Ela ressalta que as mortes violentas têm estreita relação com o tráfico de drogas, sendo necessárias também ações capazes de impactar esta realidade. Outra violência que merece atenção do Executivo é aquela contra a mulher, que exige medidas adequadas para facilitar o acesso das vítimas à rede de proteção, como a implementação da Casa da Mulher itinerante.

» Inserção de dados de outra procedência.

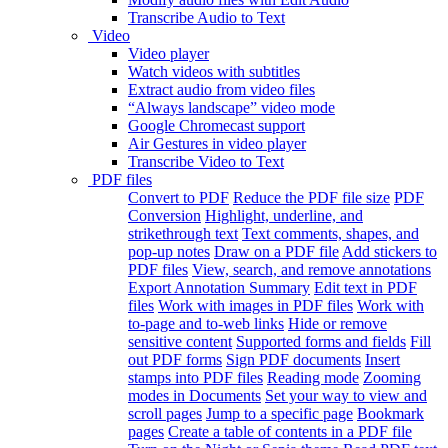
Transcribe Audio to Text
Video
Video player
Watch videos with subtitles
Extract audio from video files
“Always landscape” video mode
Google Chromecast support
Air Gestures in video player
Transcribe Video to Text
PDF files
Convert to PDF
Reduce the PDF file size
PDF
Conversion
Highlight, underline, and
strikethrough text
Text comments, shapes, and
pop-up notes
Draw on a PDF file
Add stickers to
PDF files
View, search, and remove annotations
Export Annotation Summary
Edit text in PDF
files
Work with images in PDF files
Work with
to-page and to-web links
Hide or remove
sensitive content
Supported forms and fields
Fill
out PDF forms
Sign PDF documents
Insert
stamps into PDF files
Reading mode
Zooming
modes in Documents
Set your way to view and
scroll pages
Jump to a specific page
Bookmark
pages
Create a table of contents in a PDF file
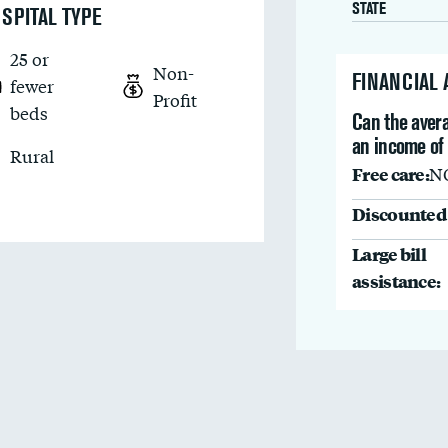
STATE
SPITAL TYPE
25 or
Non-
FINANCIAL
fewer
Profit
beds
Can the avera
an income of
Rural
Free care:
N
Discounted 
Large bill
assistance:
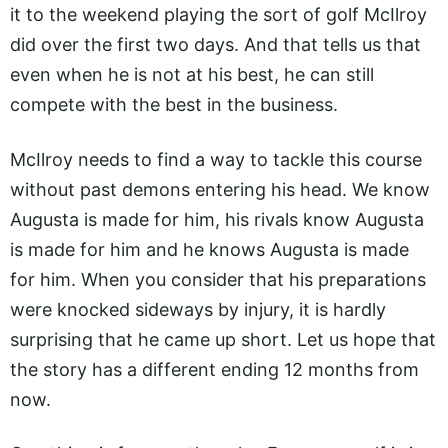
it to the weekend playing the sort of golf McIlroy
did over the first two days. And that tells us that
even when he is not at his best, he can still
compete with the best in the business.
McIlroy needs to find a way to tackle this course
without past demons entering his head. We know
Augusta is made for him, his rivals know Augusta
is made for him and he knows Augusta is made
for him. When you consider that his preparations
were knocked sideways by injury, it is hardly
surprising that he came up short. Let us hope that
the story has a different ending 12 months from
now.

Letícia considera que a 1ª Conferência de Segurança Urbana e Cidadania de Juiz de Fora, que resultou nas 27 propostas coletivas do Plano Municipal, foi um avanço para a democratização da construção das políticas públicas de segurança. “A qualidade das ações aprovadas evidencia que a cidade já debate segurança pública com um grau de maturidade e independência.” No entanto, ela pondera, o desafio maior está por vir, com a efetivação das ações aprovadas. “Seria um grande retrocesso se o novo prefeito (a) obstaculizasse o avanço das pautas da conferência.” Para ela, o assunto deve ser consolidado como política de Estado e, além da aprovação do Plano Diretor Participativo, deve-se fortalecer o recém-criado Conselho Municipal de Segurança Urbana e Cidadania (Comsuc), que já nasce com o desafio de se estruturar em meio à troca de chefes do Executivo e manter sua independência.

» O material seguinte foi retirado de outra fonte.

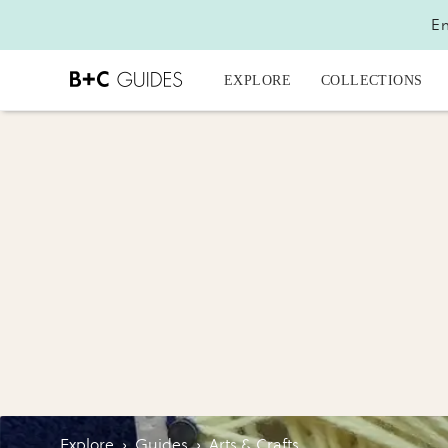
En
EXPLORE
COLLECTIONS
Explore
›
Guides
›
Arts & Crafts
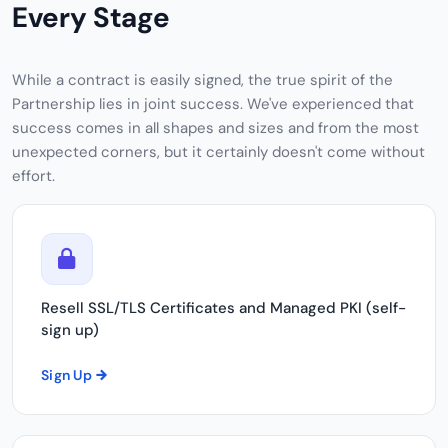
Every Stage
While a contract is easily signed, the true spirit of the
Partnership lies in joint success. We've experienced that
success comes in all shapes and sizes and from the most
unexpected corners, but it certainly doesn't come without
effort.
Resell SSL/TLS Certificates and Managed PKI (self-
sign up)
Sign Up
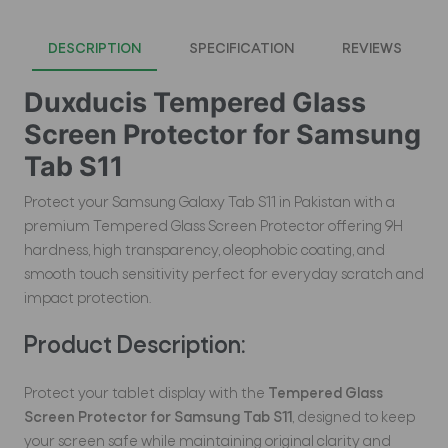
DESCRIPTION
SPECIFICATION
REVIEWS
Duxducis Tempered Glass
Screen Protector for Samsung
Tab S11
Protect your Samsung Galaxy Tab S11 in Pakistan with a
premium Tempered Glass Screen Protector offering 9H
hardness, high transparency, oleophobic coating, and
smooth touch sensitivity perfect for everyday scratch and
impact protection.
Product Description:
Protect your tablet display with the
Tempered Glass
Screen Protector for Samsung Tab S11
, designed to keep
your screen safe while maintaining original clarity and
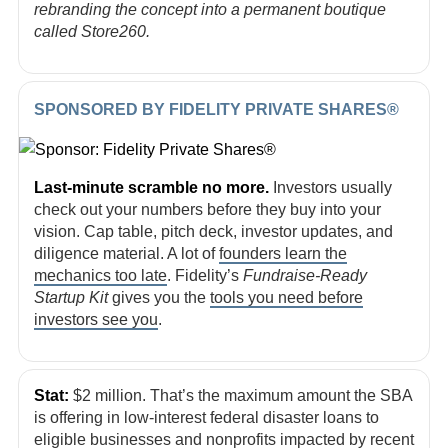
rebranding the concept into a permanent boutique
called Store260.
SPONSORED BY FIDELITY PRIVATE SHARES®
Last-minute scramble no more.
Investors usually
check out your numbers before they buy into your
vision. Cap table, pitch deck, investor updates, and
diligence material. A lot of
founders learn the
mechanics too late
. Fidelity’s
Fundraise-Ready
Startup Kit
gives you the
tools you need before
investors see you
.
Stat:
$2 million. That’s the maximum amount the SBA
is offering in low-interest federal disaster loans to
eligible businesses and nonprofits impacted by recent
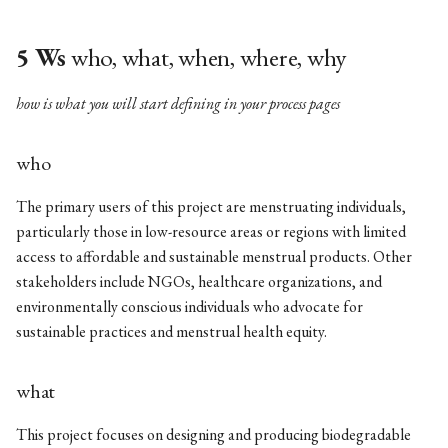
5 Ws
who, what, when, where, why
how is what you will start defining in your process pages
who
The primary users of this project are menstruating individuals,
particularly those in low-resource areas or regions with limited
access to affordable and sustainable menstrual products. Other
stakeholders include NGOs, healthcare organizations, and
environmentally conscious individuals who advocate for
sustainable practices and menstrual health equity.
what
This project focuses on designing and producing biodegradable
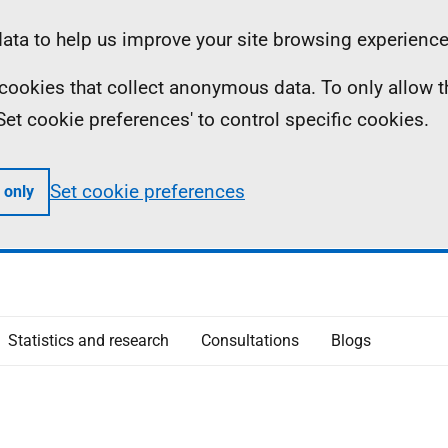
ta to help us improve your site browsing experience
ll cookies that collect anonymous data. To only allow 
 'Set cookie preferences' to control specific cookies.
Set cookie preferences
 only
Statistics and research
Consultations
Blogs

“A criação de um conselho de direitos na área não é somente um marco para viabilizar a participação da sociedade na construção destas políticas, como também uma demanda da Lei federal 13675/2018, que criou o Sistema Único de Segurança Pública (Susp). A premissa da participação da sociedade civil na construção das políticas é, justamente, a ideia de que a segurança pública é um direito que deve ser assegurado a todos e, portanto, sua distribuição não pode ocorrer de modo desigual e seletivo. A participação da sociedade civil, ao lado dos atores institucionais, é indispensável como mecanismo de dar voz às comunidades, aos bairros, aos diversos setores da sociedade, em busca da melhoria das políticas públicas, com ênfase na prevenção social à violência”, conclui a especialista.

Furtos e roubos

Em relação aos crimes perpetrados em Juiz de Fora e que preocupam atualmente, a Polícia Civil ainda cita aqueles contra o patrimônio, como furtos e roubos, além da violência doméstica e dos assassinatos. O chefe do 4º Departamento, Gustavo Adélio Lara Ferreira, reforça que grande parte dos homicídios estão interligados ao tráfico. “Estes ilícitos são cirurgicamente tratados pela Polícia Civil, com alto índice de apuração”, afirma.

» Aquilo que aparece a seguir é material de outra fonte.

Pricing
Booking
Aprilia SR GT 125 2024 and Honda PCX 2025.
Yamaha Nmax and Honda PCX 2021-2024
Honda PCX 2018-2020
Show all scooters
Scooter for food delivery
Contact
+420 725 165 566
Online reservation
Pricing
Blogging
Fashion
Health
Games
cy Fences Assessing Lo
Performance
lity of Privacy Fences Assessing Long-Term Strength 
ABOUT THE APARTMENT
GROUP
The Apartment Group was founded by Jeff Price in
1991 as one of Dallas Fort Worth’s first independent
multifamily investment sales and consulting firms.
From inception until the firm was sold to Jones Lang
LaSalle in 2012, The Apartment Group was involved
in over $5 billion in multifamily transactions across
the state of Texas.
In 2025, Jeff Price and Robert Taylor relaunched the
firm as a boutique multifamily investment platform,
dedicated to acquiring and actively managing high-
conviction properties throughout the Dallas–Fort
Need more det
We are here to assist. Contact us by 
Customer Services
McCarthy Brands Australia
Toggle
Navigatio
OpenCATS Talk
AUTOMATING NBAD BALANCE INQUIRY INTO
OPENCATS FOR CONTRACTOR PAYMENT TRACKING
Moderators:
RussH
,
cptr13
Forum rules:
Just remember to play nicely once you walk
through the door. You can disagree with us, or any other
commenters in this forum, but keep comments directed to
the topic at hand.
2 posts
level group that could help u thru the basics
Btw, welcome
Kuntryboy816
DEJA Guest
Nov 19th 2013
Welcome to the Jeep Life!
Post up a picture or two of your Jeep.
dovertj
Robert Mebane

Ele lembra que, com a criação do Comsuc, “todos os vetores da força de segurança pública atuam com a finalidade de integração, para que haja troca de informações, de dados e de experiências, com o escopo de colaborar com as ações e investigações em curso, trabalhando também no sentido da prevenção”. O chefe da Polícia Civil finaliza dizendo que o próximo eleito (a) terá vários desafios na área de segurança, incluindo questões ligadas ao meio ambiente, à proteção do patrimônio público municipal e a políticas de trânsito. “Uma gama de fatores e situações que terá que enfrentar com profissionalismo e em parceria com os órgãos de segurança, para dar tranquilidade e paz social aos cidadãos de Juiz de Fora.”